The strike headquarters was near the establishments of the typothetas, but in the place which had long been used and which was then being used as the place of business of the union, and consequently had not been selected because it was in the vicinity of the places of business of members of the typothetie.
Franklin Union No. 4 has 1800 members; but 200 of them were involved in the strike. It would seem that the remaining 1690, at least, should not be punished by a fine inflicted upon, the union to which they belong when they have never in any way, by the union or by any executive or other controlling body or officer thereof, countenanced or shown approval of any acts in violation of the writ.

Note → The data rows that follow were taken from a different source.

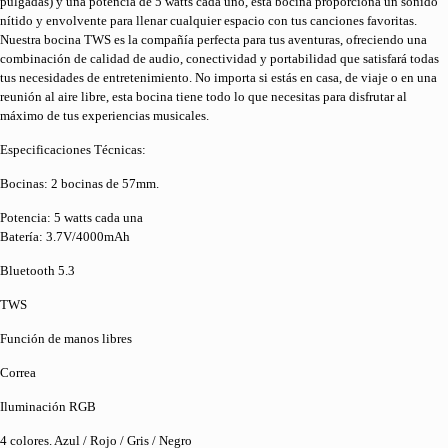
pulgadas) y una potencia de 5 watts cada uno, esta bocina proporciona un sonido
nítido y envolvente para llenar cualquier espacio con tus canciones favoritas.
Nuestra bocina TWS es la compañía perfecta para tus aventuras, ofreciendo una
combinación de calidad de audio, conectividad y portabilidad que satisfará todas
tus necesidades de entretenimiento. No importa si estás en casa, de viaje o en una
reunión al aire libre, esta bocina tiene todo lo que necesitas para disfrutar al
máximo de tus experiencias musicales.
Especificaciones Técnicas:
Bocinas: 2 bocinas de 57mm.
Potencia: 5 watts cada una
Batería: 3.7V/4000mAh
Bluetooth 5.3
TWS
Función de manos libres
Correa
Iluminación RGB
4 colores. Azul / Rojo / Gris / Negro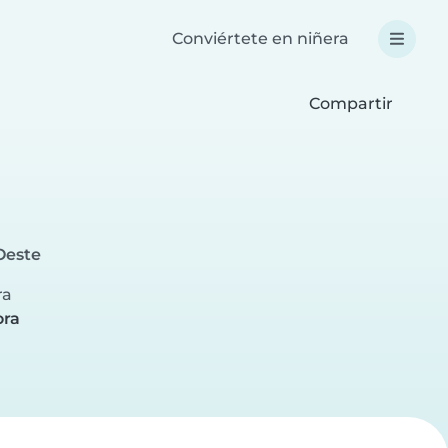
Conviértete en niñera
Compartir
Oeste
ra
ora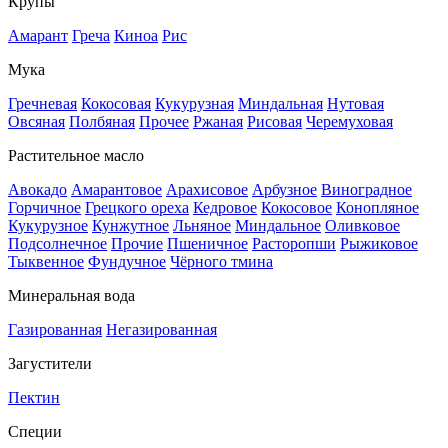
Крупы
Амарант
Греча
Киноа
Рис
Мука
Гречневая
Кокосовая
Кукурузная
Миндальная
Нутовая
Овсяная
Полбяная
Прочее
Ржаная
Рисовая
Черемуховая
Растительное масло
Авокадо
Амарантовое
Арахисовое
Арбузное
Виноградное
Горчичное
Грецкого ореха
Кедровое
Кокосовое
Конопляное
Кукурузное
Кунжутное
Льняное
Миндальное
Оливковое
Подсолнечное
Прочие
Пшеничное
Расторопши
Рыжиковое
Тыквенное
Фундучное
Чёрного тмина
Минеральная вода
Газированная
Негазированная
Загустители
Пектин
Специи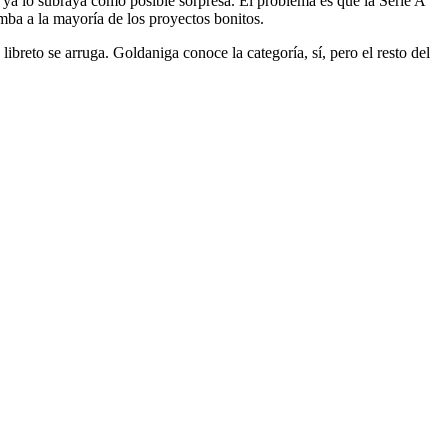
 ya lo subraya como posible sorpresa. El problema es que la Serie A
mba a la mayoría de los proyectos bonitos.
 libreto se arruga. Goldaniga conoce la categoría, sí, pero el resto del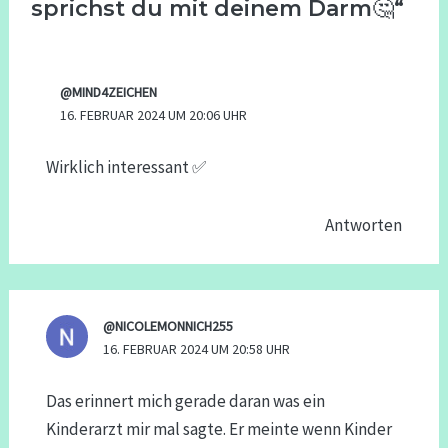
sprichst du mit deinem Darm🤔“
@MIND4ZEICHEN
16. FEBRUAR 2024 UM 20:06 UHR
Wirklich interessant ✅
Antworten
@NICOLEMONNICH255
16. FEBRUAR 2024 UM 20:58 UHR
Das erinnert mich gerade daran was ein
Kinderarzt mir mal sagte. Er meinte wenn Kinder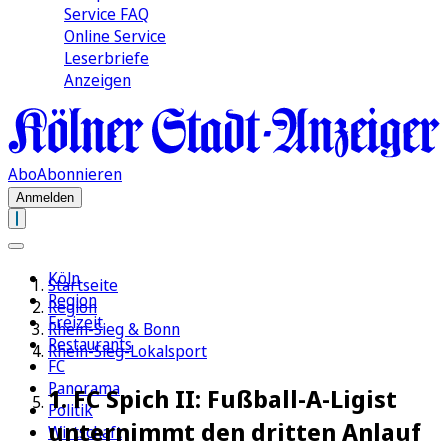
Service FAQ
Online Service
Leserbriefe
Anzeigen
Abo
Abonnieren
Anmelden
Köln
Startseite
Region
Region
Freizeit
Rhein-Sieg & Bonn
Restaurants
Rhein-Sieg-Lokalsport
FC
Panorama
1. FC Spich II: Fußball-A-Ligist
Politik
unternimmt den dritten Anlauf
Wirtschaft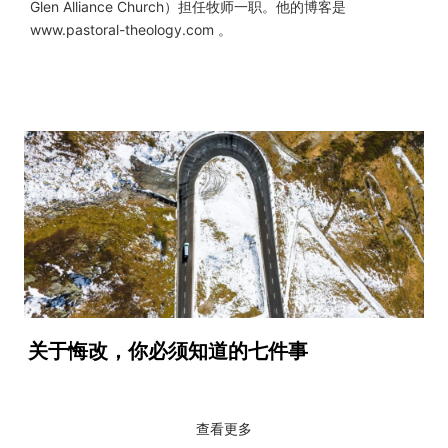
Glen Alliance Church）担任牧师一职。他的博客是
www.pastoral-theology.com 。
关于悔改，你必须知道的七件事
查看更多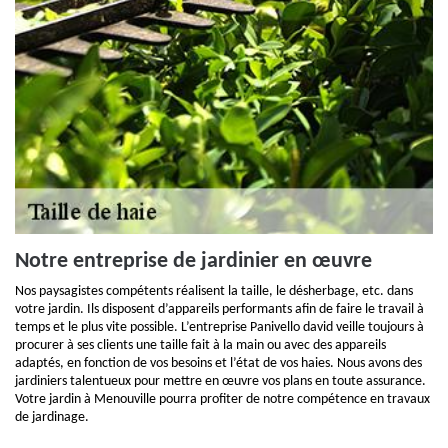
Notre entreprise de jardinier en œuvre
Nos paysagistes compétents réalisent la taille, le désherbage, etc. dans
votre jardin. Ils disposent d’appareils performants afin de faire le travail à
temps et le plus vite possible. L’entreprise Panivello david veille toujours à
procurer à ses clients une taille fait à la main ou avec des appareils
adaptés, en fonction de vos besoins et l’état de vos haies. Nous avons des
jardiniers talentueux pour mettre en œuvre vos plans en toute assurance.
Votre jardin à Menouville pourra profiter de notre compétence en travaux
de jardinage.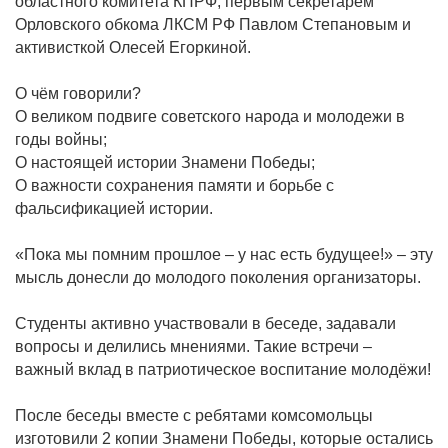
областного комитета КПРФ, первым секретарем
Орловского обкома ЛКСМ РФ Павлом Степановым и
активисткой Олесей Егоркиной.
О чём говорили?
О великом подвиге советского народа и молодежи в
годы войны;
О настоящей истории Знамени Победы;
О важности сохранения памяти и борьбе с
фальсификацией истории.
«Пока мы помним прошлое – у нас есть будущее!» – эту
мысль донесли до молодого поколения организаторы.
Студенты активно участвовали в беседе, задавали
вопросы и делились мнениями. Такие встречи –
важный вклад в патриотическое воспитание молодёжи!
После беседы вместе с ребятами комсомольцы
изготовили 2 копии Знамени Победы, которые остались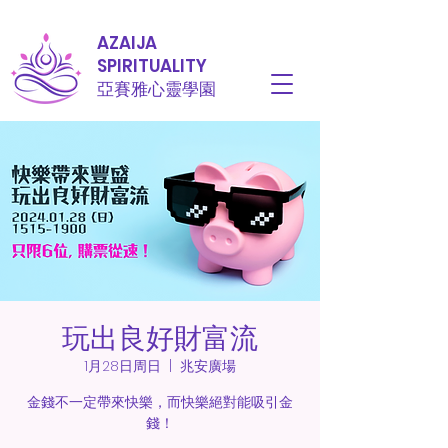
AZAIJA
SPIRITUALITY
亞賽雅心靈學園
玩出良好財富流
1月28日周日
  |  
兆安廣場
金錢不一定帶來快樂，而快樂絕對能吸引金
錢！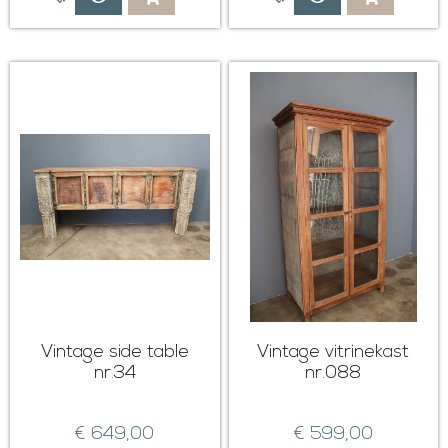
Vintage side table
Vintage vitrinekast
nr.34
nr.088
€
649,00
€
599,00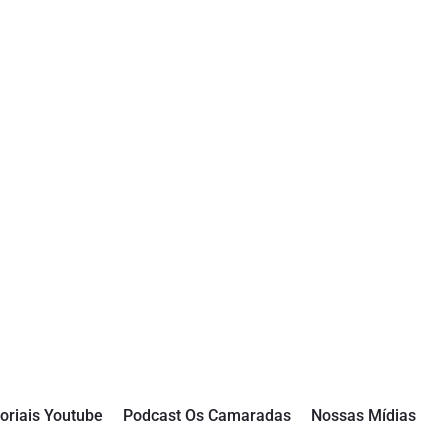
oriais Youtube
Podcast Os Camaradas
Nossas Mídias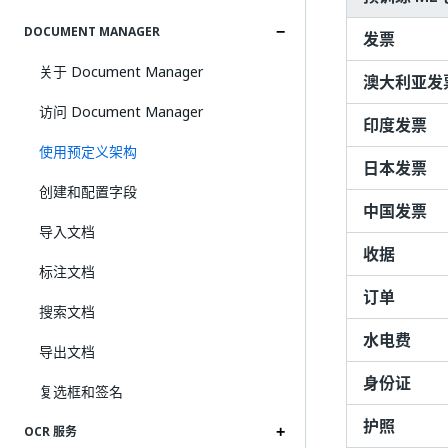
DOCUMENT MANAGER
发票
关于 Document Manager
澳大利亚发
访问 Document Manager
印度发票
使用预定义架构
日本发票
创建和配置字段
中国发票
导入文档
收据
标注文档
订单
搜索文档
水电费
导出文档
身份证
复选框和签名
护照
OCR 服务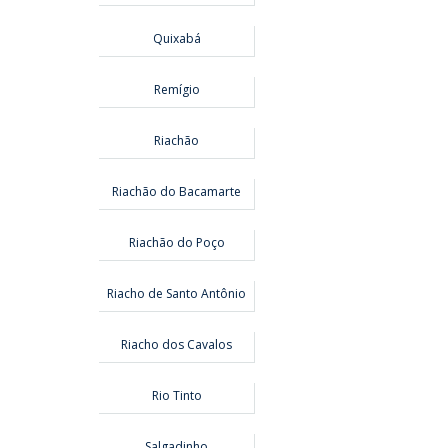
Quixabá
Remígio
Riachão
Riachão do Bacamarte
Riachão do Poço
Riacho de Santo Antônio
Riacho dos Cavalos
Rio Tinto
Salgadinho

We are also of the opinion that the order, in reserving for determination, after the fine should be collected, the question of paying the amount, or a part thereof, to the complainants for their costs and expenses, was erroneous, first, because there is no statute in Illinois' that affords any warrant for collecting damages and expenses in this way in this suit, and fines for contempt can be so applied only when authorized by statute in cases of this character; and second, because an order punishing for contempt must be specific, certain and final. People v. Pirfenbrink, 96 Ill. 68; State v. Voss, 80 Iowa, 467.
The evidence does not show that Franklin Union No. 4, in its corporate capacity, entered into a combination with any other person or persons to do an unlawful act or to do a lawful act by unlawful means or that it did anything in violation of the commands of the writ, and for this reason the judgment as to Franklin Union No. 4 should be reversed.